STATED TASK 1 >>
Answer these questions about the passage on photographing clocks:
(a) What other hobby does the writer combine with clock collecting and repair?
(b) How is normal macro described?
(c) What kind of lens should you have to take macro images?
STATED TASK 2 >>
Give everything from "I have seen" down to "macro capable lens." in the passage on photographing clocks, swapping "hobbyist" for "collector".

SUPPLIED TEXT >>
>> Begin
I hope you found this helpful! If there’s a tool or piece of equipment you consider absolutely indispensable, I’d love to hear about it.
Clock collecting and repair allows me to combine my other hobby, photography with the world of horology.
I have seen so many poor photos of clocks that I thought I would cover one small aspect of photography, macro photography. The following is a generalist approach to macro photography that is intended to allow the hobbyist to take more interesting photos of their clocks. You can make macro photography as basic or as complex as you wish it to be. Here we are talking about normal macro as opposed to true macro when you are creating an extreme close-up image of an insect, for example. Normal macro is a sharp image of a tiny object requiring the lens to be positioned much closer to the object. You do not have to be a studio pro to take macro images but you should have a macro capable lens.
>> End
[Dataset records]
>> Begin
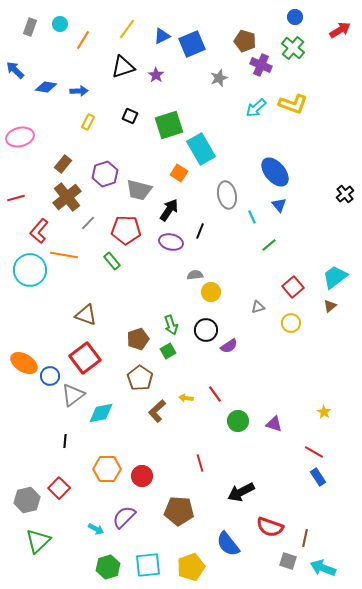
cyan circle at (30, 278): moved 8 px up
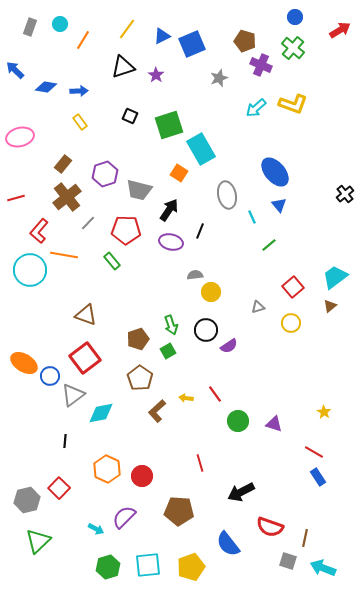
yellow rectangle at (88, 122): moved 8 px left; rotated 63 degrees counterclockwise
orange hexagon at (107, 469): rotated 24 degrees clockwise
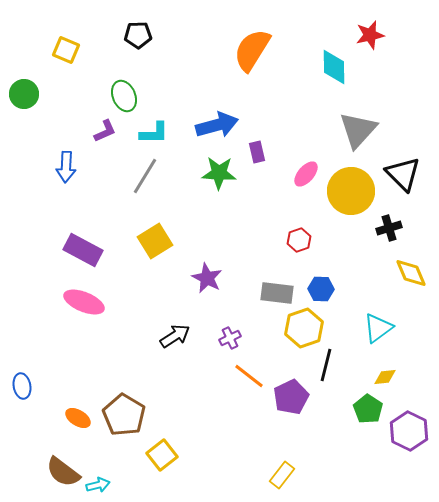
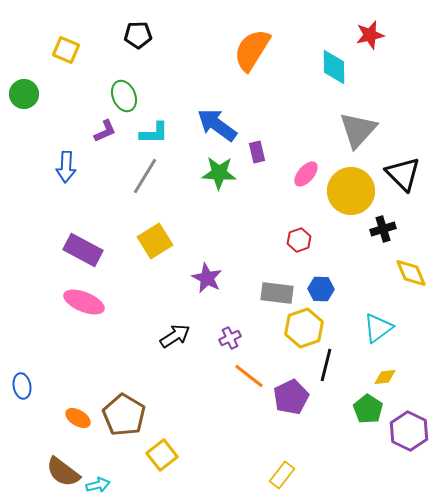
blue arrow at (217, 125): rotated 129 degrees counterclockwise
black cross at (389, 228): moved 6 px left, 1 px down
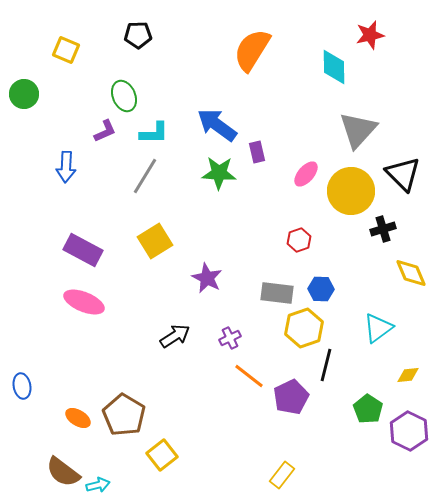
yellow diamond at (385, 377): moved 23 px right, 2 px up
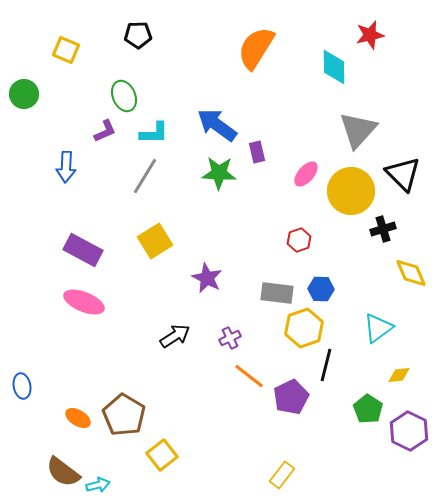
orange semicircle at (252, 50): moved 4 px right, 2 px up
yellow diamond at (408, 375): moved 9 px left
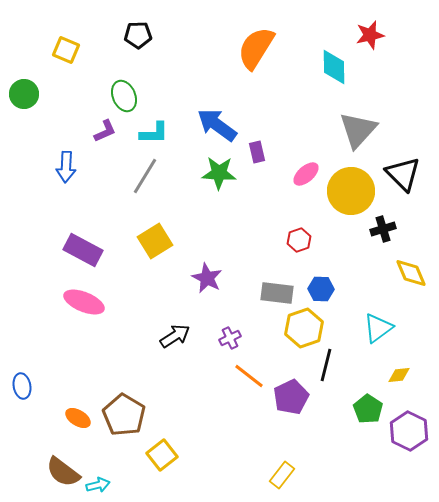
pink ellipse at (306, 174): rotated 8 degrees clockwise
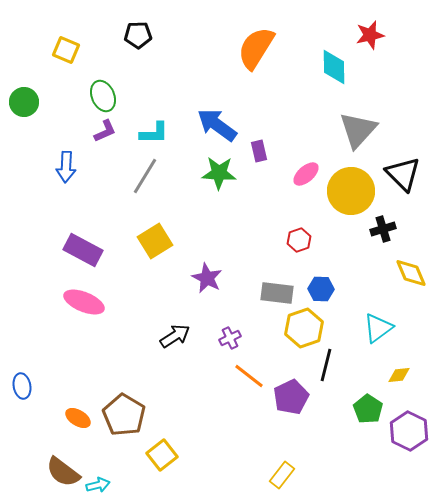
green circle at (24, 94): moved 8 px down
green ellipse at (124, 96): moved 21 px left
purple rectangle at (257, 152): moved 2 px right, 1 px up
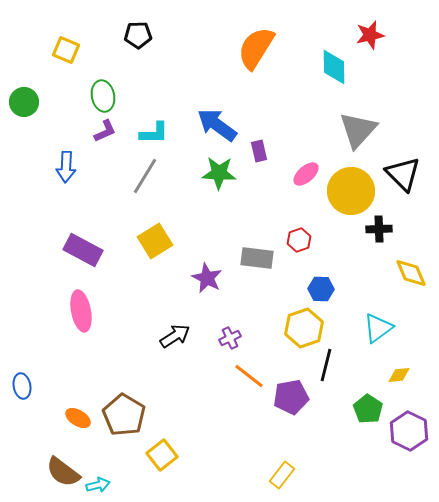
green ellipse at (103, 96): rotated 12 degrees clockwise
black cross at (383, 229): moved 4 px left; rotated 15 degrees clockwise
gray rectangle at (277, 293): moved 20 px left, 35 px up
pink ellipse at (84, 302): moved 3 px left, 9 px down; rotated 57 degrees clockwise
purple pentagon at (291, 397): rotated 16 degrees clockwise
>> End
FULL ANSWER 1 >>
(a) Photography.
(b) A sharp image of a tiny object, requiring the lens to be positioned much closer to the object.
(c) A macro capable lens.

FULL ANSWER 2 >>
I have seen so many poor photos of clocks that I thought I would cover one small aspect of photography, macro photography. The following is a generalist approach to macro photography that is intended to allow the collector to take more interesting photos of their clocks. You can make macro photography as basic or as complex as you wish it to be. Here we are talking about normal macro as opposed to true macro when you are creating an extreme close-up image of an insect, for example. Normal macro is a sharp image of a tiny object requiring the lens to be positioned much closer to the object. You do not have to be a studio pro to take macro images but you should have a macro capable lens.